So did you see the Inbetweeners movie? Of course you did. Everyone did. It says so on the internet, in numbers. I saw it, and I liked it. It's one of the funniest thing I've seen this year - and I've seen Drive! (They could put that on the posters - "Funnier than Drive! But not as gut wrenchingly violent.")
Unusually for a big screen adaptation of a British sitcom, it truly resembles its progenitor. It's heroically inventive in the foul mouthed debauchery of its characters, terrifyingly accurate in its depiction of male adolescence and - occasionaly - surprisingly touching.
The film offers its various protagonists - four young men with little understanding of the opposite sex - a shot at happiness; having them each encounter a girl who actually likes them and seem to understand what makes them tick. Of course, as is the nature of the show (and sitcom in general), each does their very best to make a pig's ear of it by becoming either possessive, sulky, ignorant or chronically incapable of just enjoying the good thing he has in front of him.

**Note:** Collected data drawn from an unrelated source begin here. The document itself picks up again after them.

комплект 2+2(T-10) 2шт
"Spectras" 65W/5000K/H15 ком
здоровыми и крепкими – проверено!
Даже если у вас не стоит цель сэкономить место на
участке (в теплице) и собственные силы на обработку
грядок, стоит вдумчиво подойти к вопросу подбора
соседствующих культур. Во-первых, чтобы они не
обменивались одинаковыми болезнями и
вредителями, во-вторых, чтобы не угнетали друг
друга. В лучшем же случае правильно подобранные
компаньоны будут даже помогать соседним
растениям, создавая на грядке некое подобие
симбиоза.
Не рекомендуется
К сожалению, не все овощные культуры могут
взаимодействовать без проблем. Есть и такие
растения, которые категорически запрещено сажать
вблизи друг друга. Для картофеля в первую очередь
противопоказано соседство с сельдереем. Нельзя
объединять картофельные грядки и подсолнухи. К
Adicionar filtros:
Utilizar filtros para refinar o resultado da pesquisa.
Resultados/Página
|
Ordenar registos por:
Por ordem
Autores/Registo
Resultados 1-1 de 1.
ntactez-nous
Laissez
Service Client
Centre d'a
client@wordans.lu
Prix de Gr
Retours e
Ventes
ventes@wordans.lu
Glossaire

Now, I'm not trying to say any of this resonated with me. Anyone who knows me will be aware that sulking furiously and acting like a jerk are things I would never, ever do. I've certainly never started pointless arguments with people about imagined acts of betrayal, kicked a stool to pieces rather than have a sensible discussion, or imagined punching that dick Terry in the face repeatedly for pretending to be your friend when he clearly fancied you even though he knew you were my girlfriend. The gaylord.
But it must be said, there are moments in my life that I look back upon and go 'Ooooh..!' Not 'Oooh!' like you're watching some lovely fireworks or an amusing kitten, but 'Ooooh!' like you're watching a 'Funny home videos' programme and some child has just fallen off a chair and smacked its head into the fireplace. Bad 'Ooooh...!'
The 'Ooooh..!' moment that wandered pointlessly back into my head recently was an argument I had with a girlfriend when I was, indeed, a teenager. I wanted her to come over to my house, as was my boyfriendly right, so I could pray to Jesus/molest her. She said she couldn't, because she was doing her homework. We were doing our A-Levels at the time, and she had some kind of Home Economics rubbish to research. I graciously allowed her to do this, and at no point did I secretly call her a whore.
Anyhow, it turns out she was a whore, because - as I discovered later - she wasn't doing her homework at all! No. She was swimming! She'd gone swimming, with her family, in some water, using her arms and her legs. Arms and legs that I, by rights, should be stroking/nibbling/writing my name on in indelible ink. Property of Rob Reed. Get off. Unless you are some kind of cool, time-travelling future Rob, come back from 2011 to revisit the firm young flesh of his youth. Then you can have a go. But otherwise, no. Begone.
How I imagined my time-travelling future self might look.
(No copyright infringement intended. If you made this,
frankly awesome, picture, please get in touch.)
Where was I? Oh yes, that's right. Furious. When I found out about this water based betrayal, I had a real old go at her. "You went swimming!" I screamed in fury, as if I was Charlton Heston, gazing at the shattered head of the Statue of Liberty and realising it had lied to me about its homework. "Swimming!"
Well, did she understand why I was cross? Did she hell. hadn't a clue. I may as well have been talking complete nonsense.
"You weren't even doing your homework!" I raged, angrier than anyone had ever been. She stared at me like some kind of idiot goldfish, totally unaware of the seriousness of her crimes. And then, still like a goldfish only much, much sadder, she started to cry. The weapon of woman! Tears in the face of irrefutable logic.
This went on for some time, until she mournfully accepted that whatever she had done, it was wrong, and I was unhappy. What could she do to make things better? Nothing, obviously. I was in a bad mood, and no longer sure why, and no way was I giving up now. I resolved to sulk myself into a black, swirling maelstrom of bitter unreason, only surfacing a few days later when I felt inexplicably better and demanded that we forget about the whole thing.
She got married to some Irish guy and went off to work in a bakery, having managed to fail every single one of her A-Levels. Upon hearing of her academic failure, my mother expressed surprise. "But you spent all that time revising in your room together," she said. She was either very naive, or possessed of a very, very dry wit.